The key to efficient data processing is handling rows of data in batches, rather than one row at a time. Older, file-oriented databases utilized the latter method, to their detriment. When SQL relational databases came on the scene, they provided a query grammar that was set-based, declarative and much more efficient. That was an improvement that’s stuck with us.
But as evolved as we are at the query level, when we go all the way down to central processing units (CPUs) and the native code that runs on them, we are often still processing data using the much less-efficient row-at-a-time approach. And because so much of analytics involves applying calculations over huge (HUGE) sets of data rows, this inefficiency has a massive, negative impact on the performance of our analytics engines.
So what do we do? Analytics platform company Dremio is today announcing a new Apache-licensed open source technology, officially dubbed the “Gandiva Project for Apache Arrow,” that can evaluate data expressions and compile them into efficient native code that processes data in batches.
Dremio has been working hard on this problem for a while, actually. Even before the company emerged out of stealth, it captained the development of Apache Arrow to solve one part of the problem. Arrow helps with representation of data in columnar format, in memory. This, in turn, allows whole series of like numbers to processed in bulk, by a class of CPU instructions called SIMD (single instruction, multiple data), using an approach to working with data called vector processing.
Also read: Apache Arrow unifies in-memory Big Data systems
Also read: Startup Dremio emerges from stealth, launches memory-based BI query engine
Even though SIMD instructions were introduced by Intel almost 20 years ago, precious little code, to this day, can take advantage of them. But Gandiva’s intelligent expression evaluation grooms data for SIMD instructions and vector processing in general. Essentially, Gandiva eliminates conditional tests embedded in expressions from being applied in the row-at-a-time fashion we want to avoid, instead applying them as a sort of post-processing filter.

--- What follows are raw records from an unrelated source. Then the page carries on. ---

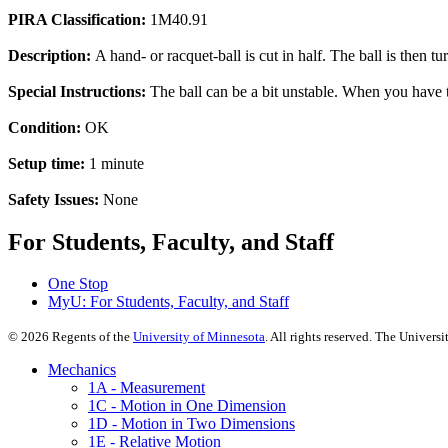
PIRA Classification:
1M40.91
Description:
A hand- or racquet-ball is cut in half. The ball is then t
Special Instructions:
The ball can be a bit unstable. When you have tu
Condition:
OK
Setup time:
1 minute
Safety Issues:
None
For Students, Faculty, and Staff
One Stop
MyU
: For Students, Faculty, and Staff
©
2026
Regents of the
University of Minnesota
. All rights reserved. The Univer
Mechanics
1A - Measurement
1C - Motion in One Dimension
1D - Motion in Two Dimensions
1E - Relative Motion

Gandiva’s approach thus allows the core calculations in an expression to be performed in a set-wise manner. This both reduces the number of CPU instructions that must be executed and makes the remaining instructions more efficient. Multiply that optimization by the billions and billions of data rows that we process every day, and the impact could be significant.
Gandiva, Arrow and Dremio
Gandiva works hand-in-hand with Apache Arrow and its in-memory columnar representation of data. According to Dremio co-founder and CTO Jaques Nadeau, “Gandiva” is a mythical bow that can make arrows 1000x faster. In the world of data technologies, Nadeau says that Gandiva can make Apache Arrow operations up to 100 times faster.

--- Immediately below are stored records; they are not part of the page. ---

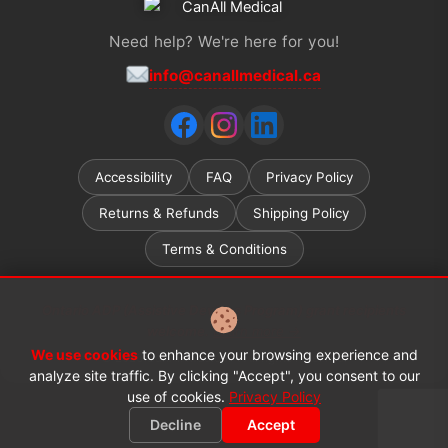
Need help? We're here for you!
info@canallmedical.ca
Accessibility
FAQ
Privacy Policy
Returns & Refunds
Shipping Policy
Terms & Conditions
Ontario ADP (Assistive Devices Program) grant recipients
welcome.
Learn more →
We use cookies
to enhance your browsing experience and
© 2026 CanAll Medical™. All rights reserved.
analyze site traffic. By clicking "Accept", you consent to our
use of cookies.
Privacy Policy
Decline
Accept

Dremio is hard at work integrating Gandiva inside the Dremio product, replacing code which, while ostensibly well-crafted, could not hope to perform as well and Gandiva-generated code. I don’t know if there will be a sticker, but the 3.0 release of Dremio will have “Gandiva inside”

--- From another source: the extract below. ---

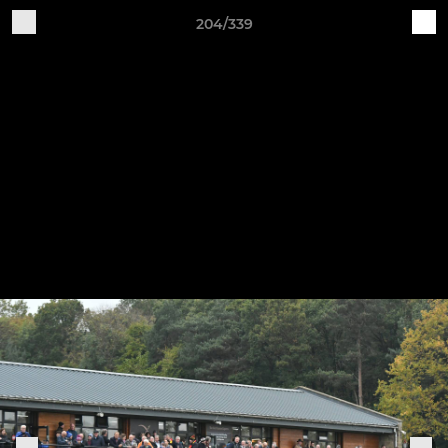
204/339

Also read: Dremio 2.0 adds Data Reflections improvements, support for Looker and connectivity to Azure Data Lake Store
But Dremio isn’t keeping Gandiva all to itself. It is open sourcing it with an Apache license, and is encouraging the adoption of Gandiva into other projects and products. Nadeau believes that other technologies — including Apache Spark, Pandas and even Node.js could benefit from adoption of Gandiva. And Nadeau is working hard to evangelize that adoption.
Nadeau has a good track record there: he’s the PMC (Project Management Committee) Chair of Apache Arrow, and was a key member of the Apache Drill development team back when he was at MapR. The Arrow project has the support and participation of a great number of companies in the data and analytics space and is even endorsed by Nvidia through its support of the GPU Open Analytics Initaitive (GOAI), which has adopted Arrow as its official columnar data representation format.
Speaking of GPUs (Graphics Processing Units, used extensivley in machine learning and AI), the Gandiva team plans to support GPUs as target execution environments, even if though the project is limited to CPUs today. In general, technology that takes advantage of SIMD instructions and vector processing is often a good candidate for GPU operation as well.
And since Gandiva utilizes the open source LLVM compiler technology, it can generate optimized code for a variety of platforms. That’s consistent with Gandiva’s goal of of working across products, platforms and programming languages. Gandiva supports C++ and Java bindings today and plans to add support for Python.
Is Gandiva, and what it does, fairly geeky and esoteric? Sure. But sometimes such initiatives, when they aim at an industry-wide pain point and gain widespread adoption, can have major impact. If Gandiva can get a whole class of products and projects to take better advantage of vector processing and set-based operation in general, it will be a real service.